**Work to complete:** Starting with the line containing "G04 #@! TO.P,U1,1,3v3*" and going on through the line containing "X130870000Y-123880000D03*", return the lines of the data below exactly, and only those.

[Stored items]
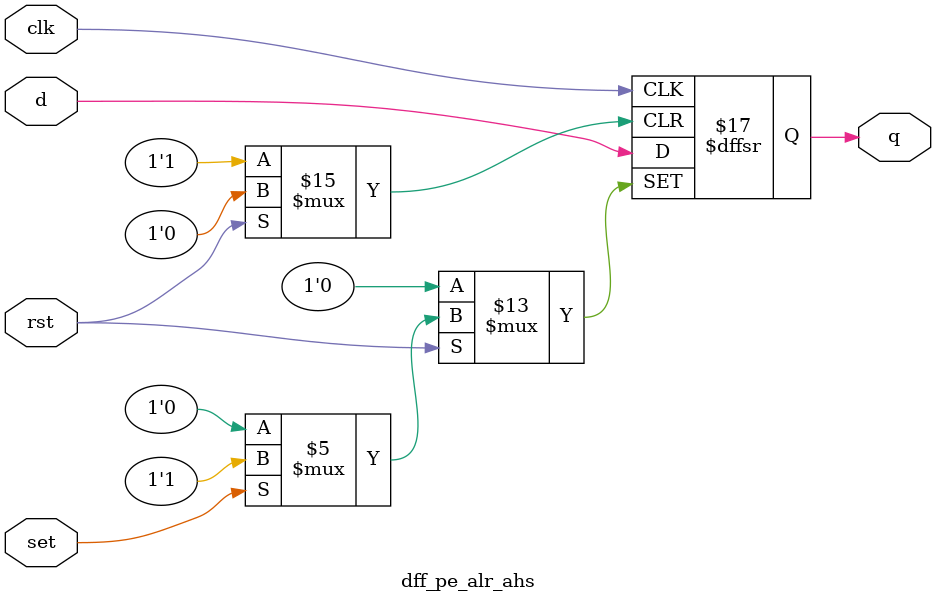
<source format=v>
`timescale 1ns / 1ps


module dff_pe_alr_ahs(q, d, clk, rst, set);
input d, clk, rst, set;
output reg q;

      always@(posedge clk, negedge rst, posedge set)
         if(!rst)
           q <= 1'b0;
         else if(set)
           q <= 1'b1;
         else 
           q <= d;
           
endmodule
</source>
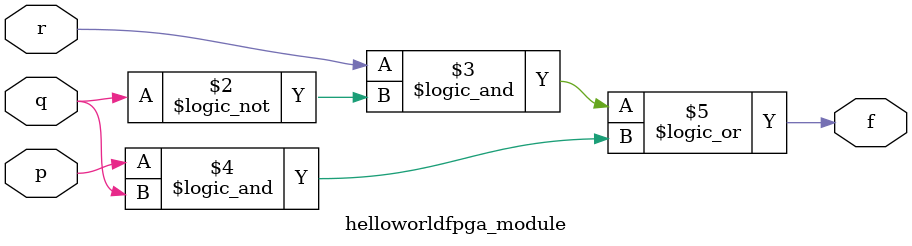
<source format=v>
module helloworldfpga_module (
  input wire p,
  input wire q,
  input wire r,
  output wire f
);
  always @(*)
  begin
    f = (r && !q) || (p && q);
  end
endmodule

</source>
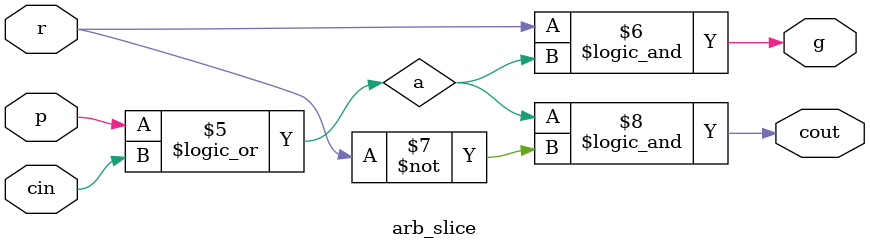
<source format=sv>


module fast_ppe(r, g, p, anyGnt);
  parameter n = 16;
  parameter lah = 4;
  
  input   [n-1:0] r;
  input   [n-1:0] p;
  output  [n-1:0] g;
  output                      anyGnt;   //low if a grant is made
  
  logic   [n-1:0] gnt_not_round;
  logic                       anyGnt_not_round;
  logic   [n-1:0] gnt_smpl;
  logic                       anyGnt_smpl;
  logic	[n-1:0] gnd;

assign gnd = 0;

generate 
	if (lah>0) begin // If lookahead is required
		ppe #(n, lah) inst_smpl_ppe (
			.r(r),
			.p(gnd),
			.g(gnt_smpl),
			.cin(1'b1),
			.cout(anyGnt_smpl));
    
		ppe #(n, lah) inst_not_round_ppe (
			.r(r),
			.p(p),
			.g(gnt_not_round),
			.cin(1'b0),
			.cout(anyGnt_not_round));
	end else begin // without lookahead
		arb #(n) ppe_without_la1 (.p(gnd), .r(r), .g(gnt_smpl), .cin(1'b1), .cout(anyGnt_smpl));
		arb #(n) ppe_without_la2 (.p(p), .r(r), .g(gnt_not_round), .cin(1'b0), .cout(anyGnt_not_round));
	end
endgenerate
	
  assign g = anyGnt_not_round ? gnt_smpl : gnt_not_round;    
  assign anyGnt = anyGnt_smpl;
  
endmodule
  
  
// A progarmmable priority encoder using lookahead carry logic
module ppe(r, g, p, cin, cout);
parameter n = 16;
parameter lah = 4;

input   [n-1:0] r;
input   [n-1:0] p;
output  [n-1:0] g;
input   cin;
output  cout;

	logic   [n/lah-1:0] c;
	logic   [n/lah-1:0] a;
	logic   [n/lah-1:0] b;
	
	generate
		for (genvar k=0;k<(n/lah)-1;k++) begin
        
            // Carry Look-ahead Generator
            clg #(lah) inst_clg (
            .r(r[k*lah+lah-1:k*lah]),
            .p(p[k*lah+lah-1:k*lah]),
            .a(a[k]),
            .b(b[k]));
                
                
            // Arbiter Module
            arb #(lah) inst_ppe_small (
				.r(r[k*lah+lah-1:k*lah]),
                .p(p[k*lah+lah-1:k*lah]),
                .g(g[k*lah+lah-1:k*lah]),
                .cin(c[k]),
				.cout());
                  
                
            // Carry Logic
            always @(*) begin
              c[k+1] = a[k] | (b[k] & c[k]);
            end   
                
		end
	endgenerate

	arb #(lah) inst_ppe_last (
		.r(r[n-1:n-lah]),
        .p(p[n-1:n-lah]),
        .g(g[n-1:n-lah]),
        .cin(c[(n/lah)-1]),
		.cout(cout));
 
		always @(*) begin
			c[0] = cin;       
		end

			

 endmodule

 
 module clg (r, p, a, b);
   parameter lah = 4;
   
   input [lah-1:0] r;
   input [lah-1:0] p;
   output a;
   output b;
   
   logic [lah-1:0] t;
   logic b_int;
   logic a_int;
   
   always @(*) begin
      b_int <= & (~r); 
      a_int <= |t;
   end
   
   generate
      for (genvar k=0;k<lah;k++) begin
          assign t[k] = & {!r[lah-1:k], p[k]};
      end
  endgenerate   
   
   assign a = a_int;
   assign b = b_int;
   
 endmodule
 
 

 module arb (r, p, g, cin, cout);
   parameter n = 8;
   
    input  [n-1:0] r;       
    input  [n-1:0] p;  
    output  [n-1:0] g;
    input cin;
    output cout;
		
    logic [n-1:1] c;
		
		arb_slice arb_slice_start(.p(p[0]), .r(r[0]), .cin(cin), .cout(c[1]), .g(g[0]));
		generate
		  for (genvar k=1;k<n-1;k++) begin
			   arb_slice inst_arb_slice(.p(p[k]), .r(r[k]), .cin(c[k]), .cout(c[k+1]), .g(g[k]));
		  end
		endgenerate
		arb_slice arb_slice_end(.p(p[n-1]), .r(r[n-1]), .cin(c[n-1]), .cout(cout), .g(g[n-1]));
  
 endmodule     
 



module arb_slice(p, r, cin, cout, g);

input p;
input r;
input cin;
output reg cout;
output reg g;

reg a;

always @ (p or cin or r) begin
	a = p || cin;
	g = r && a;
	cout = a && (~r);
end 

endmodule

</source>
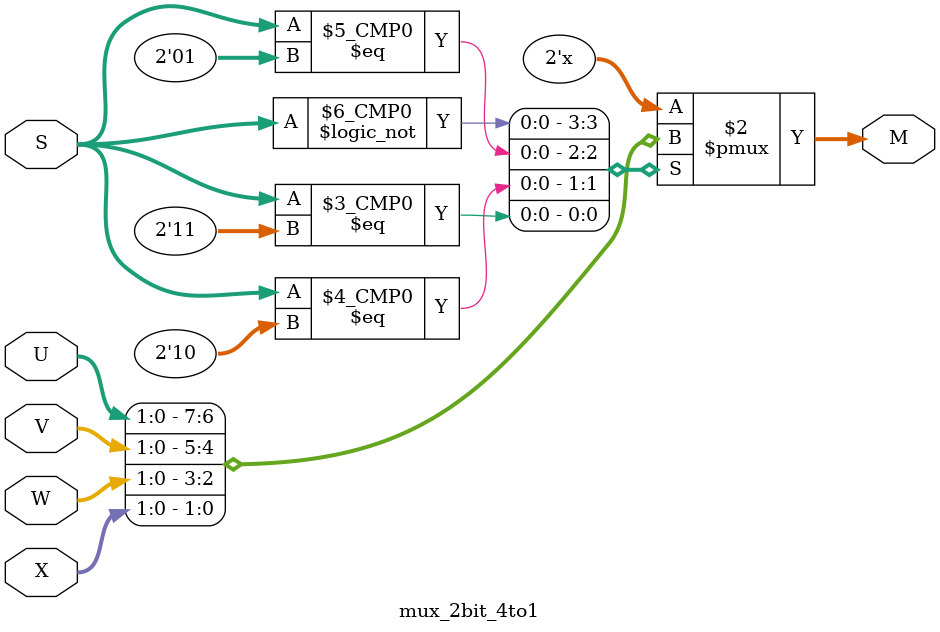
<source format=v>
module mux_2bit_4to1 (S, U, V, W, X, M);
input [1:0] S, U, V, W, X;
output reg [1:0] M;

always@(U or V or W or X or S)
begin
	case(S)
		2'b00: M <= U;
		2'b01: M <= V;
		2'b10: M <= W;
		2'b11: M <= X;
	endcase
end

endmodule
</source>
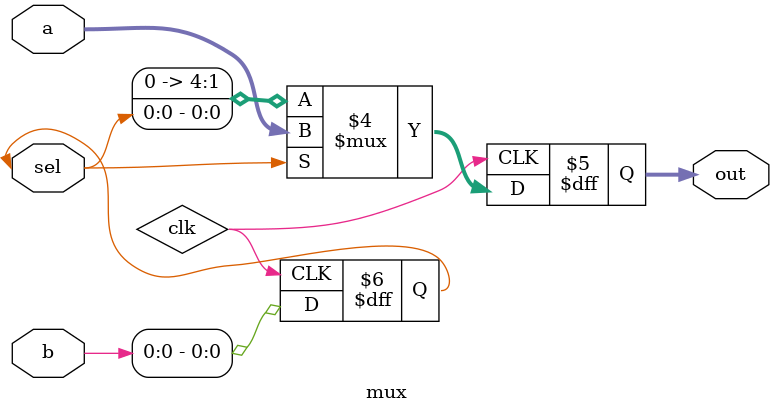
<source format=v>
module mux( 
input [4:0] a, b,
input sel,
output [4:0] out );
// When sel=0, assign a to out. 
// When sel=1, assign b to out.
always @(posedge clk) sel <= b;
always @(posedge clk)
  out <= sel ? a : sel;
endmodule

</source>
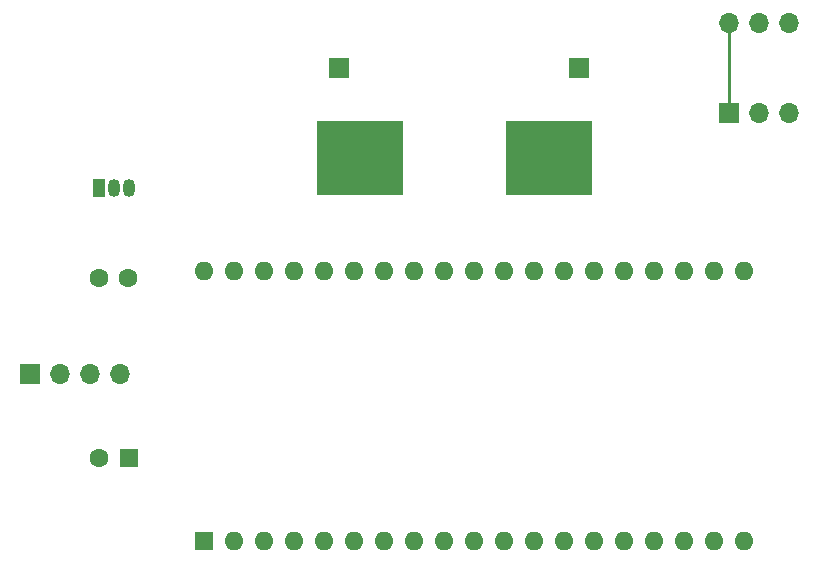
<source format=gbr>
G04 #@! TF.GenerationSoftware,KiCad,Pcbnew,(6.0.7)*
G04 #@! TF.CreationDate,2024-02-28T00:28:35-05:00*
G04 #@! TF.ProjectId,DBA,4442412e-6b69-4636-9164-5f7063625858,rev?*
G04 #@! TF.SameCoordinates,Original*
G04 #@! TF.FileFunction,Copper,L2,Bot*
G04 #@! TF.FilePolarity,Positive*
%FSLAX46Y46*%
G04 Gerber Fmt 4.6, Leading zero omitted, Abs format (unit mm)*
G04 Created by KiCad (PCBNEW (6.0.7)) date 2024-02-28 00:28:35*
%MOMM*%
%LPD*%
G01*
G04 APERTURE LIST*
G04 #@! TA.AperFunction,ComponentPad*
%ADD10R,1.050000X1.500000*%
G04 #@! TD*
G04 #@! TA.AperFunction,ComponentPad*
%ADD11O,1.050000X1.500000*%
G04 #@! TD*
G04 #@! TA.AperFunction,ComponentPad*
%ADD12R,1.600000X1.600000*%
G04 #@! TD*
G04 #@! TA.AperFunction,ComponentPad*
%ADD13O,1.600000X1.600000*%
G04 #@! TD*
G04 #@! TA.AperFunction,ComponentPad*
%ADD14C,1.600000*%
G04 #@! TD*
G04 #@! TA.AperFunction,ComponentPad*
%ADD15R,1.700000X1.700000*%
G04 #@! TD*
G04 #@! TA.AperFunction,ComponentPad*
%ADD16O,1.700000X1.700000*%
G04 #@! TD*
G04 #@! TA.AperFunction,SMDPad,CuDef*
%ADD17R,7.340000X6.350000*%
G04 #@! TD*
G04 #@! TA.AperFunction,Conductor*
%ADD18C,0.250000*%
G04 #@! TD*
G04 APERTURE END LIST*
D10*
G04 #@! TO.P,U2,1,GND*
G04 #@! TO.N,GND*
X104140000Y-93980000D03*
D11*
G04 #@! TO.P,U2,2,VI*
G04 #@! TO.N,Net-(J4-Pad1)*
X105410000Y-93980000D03*
G04 #@! TO.P,U2,3,VO*
G04 #@! TO.N,Net-(C1-Pad2)*
X106680000Y-93980000D03*
G04 #@! TD*
D12*
G04 #@! TO.P,U1,1,3v3*
G04 #@! TO.N,Net-(C1-Pad2)*
X113090000Y-123880000D03*
D13*
G04 #@! TO.P,U1,2,En*
G04 #@! TO.N,unconnected-(U1-Pad2)*
X115630000Y-123880000D03*
G04 #@! TO.P,U1,3,SVP*
G04 #@! TO.N,unconnected-(U1-Pad3)*
X118170000Y-123880000D03*
G04 #@! TO.P,U1,4,Svn*
G04 #@! TO.N,unconnected-(U1-Pad4)*
X120710000Y-123880000D03*
G04 #@! TO.P,U1,5,IO34*
G04 #@! TO.N,unconnected-(U1-Pad5)*
X123250000Y-123880000D03*
G04 #@! TO.P,U1,6,IO35*
G04 #@! TO.N,unconnected-(U1-Pad6)*
X125790000Y-123880000D03*
G04 #@! TO.P,U1,7,IO32*
G04 #@! TO.N,unconnected-(U1-Pad7)*
X128330000Y-123880000D03*
G04 #@! TO.P,U1,8,IO33*
G04 #@! TO.N,unconnected-(U1-Pad8)*
X130870000Y-123880000D03*
G04 #@! TO.P,U1,9,IO25*
G04 #@! TO.N,Net-(MK2-Pad4)*
X133410000Y-123880000D03*
G04 #@! TO.P,U1,10,IO26*
G04 #@! TO.N,Net-(MK1-Pad4)*
X135950000Y-123880000D03*
G04 #@! TO.P,U1,11,IO27*
G04 #@! TO.N,unconnected-(U1-Pad11)*
X138490000Y-123880000D03*
G04 #@! TO.P,U1,12,IO14*
G04 #@! TO.N,unconnected-(U1-Pad12)*
X141030000Y-123880000D03*
G04 #@! TO.P,U1,13,IO12*
G04 #@! TO.N,unconnected-(U1-Pad13)*
X143570000Y-123880000D03*
G04 #@! TO.P,U1,14,GND*
G04 #@! TO.N,GND*
X146110000Y-123880000D03*
G04 #@! TO.P,U1,15,IO13*
G04 #@! TO.N,unconnected-(U1-Pad15)*
X148650000Y-123880000D03*
G04 #@! TO.P,U1,16,SD2*
G04 #@! TO.N,unconnected-(U1-Pad16)*
X151190000Y-123880000D03*
G04 #@! TO.P,U1,17,SD3*
G04 #@! TO.N,unconnected-(U1-Pad17)*
X153730000Y-123880000D03*
G04 #@! TO.P,U1,18,CMD*
G04 #@! TO.N,unconnected-(U1-Pad18)*
X156270000Y-123880000D03*
G04 #@! TO.P,U1,19,5V*
G04 #@! TO.N,unconnected-(U1-Pad19)*
X158810000Y-123880000D03*
G04 #@! TO.P,U1,20,CLK*
G04 #@! TO.N,unconnected-(U1-Pad20)*
X158810000Y-101020000D03*
G04 #@! TO.P,U1,21,SD0*
G04 #@! TO.N,unconnected-(U1-Pad21)*
X156270000Y-101020000D03*
G04 #@! TO.P,U1,22,SD1*
G04 #@! TO.N,unconnected-(U1-Pad22)*
X153730000Y-101020000D03*
G04 #@! TO.P,U1,23,IO15*
G04 #@! TO.N,unconnected-(U1-Pad23)*
X151190000Y-101020000D03*
G04 #@! TO.P,U1,24,IO2*
G04 #@! TO.N,unconnected-(U1-Pad24)*
X148650000Y-101020000D03*
G04 #@! TO.P,U1,25,IO0*
G04 #@! TO.N,unconnected-(U1-Pad25)*
X146110000Y-101020000D03*
G04 #@! TO.P,U1,26,IO4*
G04 #@! TO.N,unconnected-(U1-Pad26)*
X143570000Y-101020000D03*
G04 #@! TO.P,U1,27,IO16*
G04 #@! TO.N,unconnected-(U1-Pad27)*
X141030000Y-101020000D03*
G04 #@! TO.P,U1,28,IO17*
G04 #@! TO.N,unconnected-(U1-Pad28)*
X138490000Y-101020000D03*
G04 #@! TO.P,U1,29,IO5*
G04 #@! TO.N,unconnected-(U1-Pad29)*
X135950000Y-101020000D03*
G04 #@! TO.P,U1,30,IO18*
G04 #@! TO.N,unconnected-(U1-Pad30)*
X133410000Y-101020000D03*
G04 #@! TO.P,U1,31,IO19*
G04 #@! TO.N,unconnected-(U1-Pad31)*
X130870000Y-101020000D03*
G04 #@! TO.P,U1,32,GND*
G04 #@! TO.N,GND*
X128330000Y-101020000D03*
G04 #@! TO.P,U1,33,IO21*
G04 #@! TO.N,unconnected-(U1-Pad33)*
X125790000Y-101020000D03*
G04 #@! TO.P,U1,34,RxD0*
G04 #@! TO.N,unconnected-(U1-Pad34)*
X123250000Y-101020000D03*
G04 #@! TO.P,U1,35,TxD0*
G04 #@! TO.N,unconnected-(U1-Pad35)*
X120710000Y-101020000D03*
G04 #@! TO.P,U1,36,IO22*
G04 #@! TO.N,Net-(MK1-Pad3)*
X118170000Y-101020000D03*
G04 #@! TO.P,U1,37,IO23*
G04 #@! TO.N,Net-(MK1-Pad2)*
X115630000Y-101020000D03*
G04 #@! TO.P,U1,38,GND*
G04 #@! TO.N,GND*
X113090000Y-101020000D03*
G04 #@! TD*
D12*
G04 #@! TO.P,C2,1*
G04 #@! TO.N,Net-(C1-Pad2)*
X106680000Y-116840000D03*
D14*
G04 #@! TO.P,C2,2*
G04 #@! TO.N,GND*
X104180000Y-116840000D03*
G04 #@! TD*
D15*
G04 #@! TO.P,J4,1,Pin_1*
G04 #@! TO.N,Net-(J4-Pad1)*
X124460000Y-83820000D03*
G04 #@! TD*
D14*
G04 #@! TO.P,C1,1*
G04 #@! TO.N,GND*
X104140000Y-101600000D03*
G04 #@! TO.P,C1,2*
G04 #@! TO.N,Net-(C1-Pad2)*
X106640000Y-101600000D03*
G04 #@! TD*
D15*
G04 #@! TO.P,MK2,1,GND*
G04 #@! TO.N,GND*
X98298000Y-109728000D03*
D16*
G04 #@! TO.P,MK2,2,VCC*
G04 #@! TO.N,Net-(C1-Pad2)*
X100838000Y-109728000D03*
G04 #@! TO.P,MK2,3,NC*
G04 #@! TO.N,unconnected-(MK2-Pad3)*
X103378000Y-109728000D03*
G04 #@! TO.P,MK2,4,SIG*
G04 #@! TO.N,Net-(MK2-Pad4)*
X105918000Y-109728000D03*
G04 #@! TD*
D15*
G04 #@! TO.P,MK1,1,L/R*
G04 #@! TO.N,GND*
X157480000Y-87630000D03*
D16*
G04 #@! TO.P,MK1,2,WS*
G04 #@! TO.N,Net-(MK1-Pad2)*
X160020000Y-87630000D03*
G04 #@! TO.P,MK1,3,SCK*
G04 #@! TO.N,Net-(MK1-Pad3)*
X162560000Y-87630000D03*
G04 #@! TO.P,MK1,4,SD*
G04 #@! TO.N,Net-(MK1-Pad4)*
X162560000Y-80010000D03*
G04 #@! TO.P,MK1,5,VDD*
G04 #@! TO.N,Net-(C1-Pad2)*
X160020000Y-80010000D03*
G04 #@! TO.P,MK1,6,GND*
G04 #@! TO.N,GND*
X157480000Y-80010000D03*
G04 #@! TD*
D15*
G04 #@! TO.P,J5,1,Pin_1*
G04 #@! TO.N,GND*
X144780000Y-83820000D03*
G04 #@! TD*
D17*
G04 #@! TO.P,BT1,1,+*
G04 #@! TO.N,unconnected-(BT1-Pad1)*
X126238000Y-91440000D03*
G04 #@! TO.P,BT1,2,-*
G04 #@! TO.N,unconnected-(BT1-Pad2)*
X142240000Y-91440000D03*
G04 #@! TD*
D18*
G04 #@! TO.N,GND*
X157480000Y-80010000D02*
X157480000Y-87630000D01*
G04 #@! TD*
M02*

</source>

**Completed exercise:**
G04 #@! TO.P,U1,1,3v3*
G04 #@! TO.N,Net-(C1-Pad2)*
X113090000Y-123880000D03*
D13*
G04 #@! TO.P,U1,2,En*
G04 #@! TO.N,unconnected-(U1-Pad2)*
X115630000Y-123880000D03*
G04 #@! TO.P,U1,3,SVP*
G04 #@! TO.N,unconnected-(U1-Pad3)*
X118170000Y-123880000D03*
G04 #@! TO.P,U1,4,Svn*
G04 #@! TO.N,unconnected-(U1-Pad4)*
X120710000Y-123880000D03*
G04 #@! TO.P,U1,5,IO34*
G04 #@! TO.N,unconnected-(U1-Pad5)*
X123250000Y-123880000D03*
G04 #@! TO.P,U1,6,IO35*
G04 #@! TO.N,unconnected-(U1-Pad6)*
X125790000Y-123880000D03*
G04 #@! TO.P,U1,7,IO32*
G04 #@! TO.N,unconnected-(U1-Pad7)*
X128330000Y-123880000D03*
G04 #@! TO.P,U1,8,IO33*
G04 #@! TO.N,unconnected-(U1-Pad8)*
X130870000Y-123880000D03*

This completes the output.